2.10 Time_hour shows the progression of time in comparison to the year whereas the hour variable only shows comparison to other hours on arbitrary days.
2.11 Without a clear ordering of the horizontal axis, the plot could have multiple y values for the same x value and the line would be nonsensical
2.12 A linegraph clearly visualizes how the data changes as time progresses and shows trends over time. This is a very common use of data.
2.13
ggplot(data=early_january_2023_weather, mapping=aes(x=time_hour, y=visib)) +
geom_line()
2.14 That there is a much more even distribution of wind speeds between ~5 and ~12 than the 30 bins plot showed us.
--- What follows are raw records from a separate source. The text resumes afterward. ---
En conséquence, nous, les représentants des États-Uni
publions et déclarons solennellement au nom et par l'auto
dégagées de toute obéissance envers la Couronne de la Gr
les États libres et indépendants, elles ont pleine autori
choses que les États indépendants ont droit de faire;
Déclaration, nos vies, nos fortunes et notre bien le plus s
2.15 I would describe it as skewed somewhat to the right.
2.16 I would guess the “center” value to be about 10. Most of the data is concentrated around 10, and the bin including 10 is the highest one in the 5 bin plot.
2.17 I would describe it as somewhat close to the center. The highest bins are all close to the center and there are very few, if any, outliers.
2.18 I notice that each month has a similar distribution of data, and the bin at x=10 is always the peak. I also notice that some months have up to 6 bins while others have only 4. A faceted plot helps us visualize how specific factors can affect the data we’re measuring. It can also show how data changes over time.
2.19. 1-12 represent months of the year. 10, 20, and 30 represent wind speeds in miles per hour.
2.20 Faceted plots would not work well when the variable you are using to split up the data has a lot of entries. For example, splitting up by days would result in 365 facets which would not be very useful. Faceted plots would also offer very little value when you’re splitting up by a variable with continuous values. For example, splitting up by pressure would produce about as many facet plots as data points.
2.21 No. This is because there are so many data points in the weather dataset and wind_speed falls within a pretty consistent range throughout the dataset. It is also consistently concentrated around the same speeds.
2.22 The dots correspond to outliers in the data. These could be explained by storms or unusual weather patterns that brought stronger than normal winds.
2.23 February and March, followed by November and December, seem to have the highest variability in wind speed. These months may experience the strongest weather events or may see more extreme seasonal changes throughout the course of the month.
2.24 Because pressure doesn’t follow a clear numbering system like the months. It is a continuous value and includes long chains of decimal points. Using factor would produce too many unique boxplots to be helpful.
2.25 Outliers present themselves as individual dots in boxplots. This makes them very easy to point out. However, in histograms, they show up in bins and it is unclear what their exact value is or how many data points might be in that bin if the y-axis has a relatively large scale.